Exercise objective: All of the lines below should be copied word for word.

Stored data:
* * *
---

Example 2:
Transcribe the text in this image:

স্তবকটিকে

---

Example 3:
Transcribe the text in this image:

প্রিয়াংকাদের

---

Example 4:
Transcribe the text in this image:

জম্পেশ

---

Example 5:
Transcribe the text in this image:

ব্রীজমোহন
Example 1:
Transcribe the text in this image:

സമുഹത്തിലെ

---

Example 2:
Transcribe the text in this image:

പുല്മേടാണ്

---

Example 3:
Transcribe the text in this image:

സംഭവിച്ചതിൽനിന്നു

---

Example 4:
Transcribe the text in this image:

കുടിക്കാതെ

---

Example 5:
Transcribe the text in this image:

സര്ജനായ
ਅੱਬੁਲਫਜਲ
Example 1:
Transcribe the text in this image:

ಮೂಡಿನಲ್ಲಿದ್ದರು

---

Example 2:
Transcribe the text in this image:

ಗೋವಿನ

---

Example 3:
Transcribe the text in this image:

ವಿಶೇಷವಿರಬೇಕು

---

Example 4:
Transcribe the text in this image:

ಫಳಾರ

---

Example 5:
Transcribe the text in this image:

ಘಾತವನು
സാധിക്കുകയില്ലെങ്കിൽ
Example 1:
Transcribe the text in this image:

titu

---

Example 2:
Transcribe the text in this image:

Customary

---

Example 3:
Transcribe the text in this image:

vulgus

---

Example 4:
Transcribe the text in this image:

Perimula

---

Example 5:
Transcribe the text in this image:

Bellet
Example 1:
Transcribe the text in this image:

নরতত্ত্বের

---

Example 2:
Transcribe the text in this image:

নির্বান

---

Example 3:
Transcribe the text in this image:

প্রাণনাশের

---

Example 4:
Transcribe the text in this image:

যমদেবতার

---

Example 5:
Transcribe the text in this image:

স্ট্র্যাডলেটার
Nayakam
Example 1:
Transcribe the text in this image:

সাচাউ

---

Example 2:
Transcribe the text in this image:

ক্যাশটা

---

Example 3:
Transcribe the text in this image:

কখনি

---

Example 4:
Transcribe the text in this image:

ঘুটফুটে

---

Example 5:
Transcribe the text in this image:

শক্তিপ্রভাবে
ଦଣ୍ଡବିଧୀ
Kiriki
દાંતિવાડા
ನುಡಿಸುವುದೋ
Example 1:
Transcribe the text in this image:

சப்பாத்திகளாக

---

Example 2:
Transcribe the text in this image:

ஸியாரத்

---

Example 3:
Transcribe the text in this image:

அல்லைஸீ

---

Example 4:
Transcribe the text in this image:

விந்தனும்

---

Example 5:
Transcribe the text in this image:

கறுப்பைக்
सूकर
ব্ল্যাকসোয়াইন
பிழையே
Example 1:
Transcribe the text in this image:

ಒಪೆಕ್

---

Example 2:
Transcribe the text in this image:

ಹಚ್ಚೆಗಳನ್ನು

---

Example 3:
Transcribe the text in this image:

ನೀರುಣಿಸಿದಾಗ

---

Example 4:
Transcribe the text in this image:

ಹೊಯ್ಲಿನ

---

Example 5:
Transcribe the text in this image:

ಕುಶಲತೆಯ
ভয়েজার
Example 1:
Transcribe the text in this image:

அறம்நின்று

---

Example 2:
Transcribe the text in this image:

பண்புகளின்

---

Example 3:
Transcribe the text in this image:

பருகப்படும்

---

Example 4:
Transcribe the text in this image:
* * *
Exercise solution:
---

Example 2:
Transcribe the text in this image:

স্তবকটিকে

---

Example 3:
Transcribe the text in this image:

প্রিয়াংকাদের

---

Example 4:
Transcribe the text in this image:

জম্পেশ

---

Example 5:
Transcribe the text in this image:

ব্রীজমোহন
Example 1:
Transcribe the text in this image:

സമുഹത്തിലെ

---

Example 2:
Transcribe the text in this image:

പുല്മേടാണ്

---

Example 3:
Transcribe the text in this image:

സംഭവിച്ചതിൽനിന്നു

---

Example 4:
Transcribe the text in this image:

കുടിക്കാതെ

---

Example 5:
Transcribe the text in this image:

സര്ജനായ
ਅੱਬੁਲਫਜਲ
Example 1:
Transcribe the text in this image:

ಮೂಡಿನಲ್ಲಿದ್ದರು

---

Example 2:
Transcribe the text in this image:

ಗೋವಿನ

---

Example 3:
Transcribe the text in this image:

ವಿಶೇಷವಿರಬೇಕು

---

Example 4:
Transcribe the text in this image:

ಫಳಾರ

---

Example 5:
Transcribe the text in this image:

ಘಾತವನು
സാധിക്കുകയില്ലെങ്കിൽ
Example 1:
Transcribe the text in this image:

titu

---

Example 2:
Transcribe the text in this image:

Customary

---

Example 3:
Transcribe the text in this image:

vulgus

---

Example 4:
Transcribe the text in this image:

Perimula

---

Example 5:
Transcribe the text in this image:

Bellet
Example 1:
Transcribe the text in this image:

নরতত্ত্বের

---

Example 2:
Transcribe the text in this image:

নির্বান

---

Example 3:
Transcribe the text in this image:

প্রাণনাশের

---

Example 4:
Transcribe the text in this image:

যমদেবতার

---

Example 5:
Transcribe the text in this image:

স্ট্র্যাডলেটার
Nayakam
Example 1:
Transcribe the text in this image:

সাচাউ

---

Example 2:
Transcribe the text in this image:

ক্যাশটা

---

Example 3:
Transcribe the text in this image:

কখনি

---

Example 4:
Transcribe the text in this image:

ঘুটফুটে

---

Example 5:
Transcribe the text in this image:

শক্তিপ্রভাবে
ଦଣ୍ଡବିଧୀ
Kiriki
દાંતિવાડા
ನುಡಿಸುವುದೋ
Example 1:
Transcribe the text in this image:

சப்பாத்திகளாக

---

Example 2:
Transcribe the text in this image:

ஸியாரத்

---

Example 3:
Transcribe the text in this image:

அல்லைஸீ

---

Example 4:
Transcribe the text in this image:

விந்தனும்

---

Example 5:
Transcribe the text in this image:

கறுப்பைக்
सूकर
ব্ল্যাকসোয়াইন
பிழையே
Example 1:
Transcribe the text in this image:

ಒಪೆಕ್

---

Example 2:
Transcribe the text in this image:

ಹಚ್ಚೆಗಳನ್ನು

---

Example 3:
Transcribe the text in this image:

ನೀರುಣಿಸಿದಾಗ

---

Example 4:
Transcribe the text in this image:

ಹೊಯ್ಲಿನ

---

Example 5:
Transcribe the text in this image:

ಕುಶಲತೆಯ
ভয়েজার
Example 1:
Transcribe the text in this image:

அறம்நின்று

---

Example 2:
Transcribe the text in this image:

பண்புகளின்

---

Example 3:
Transcribe the text in this image:

பருகப்படும்

---

Example 4:
Transcribe the text in this image:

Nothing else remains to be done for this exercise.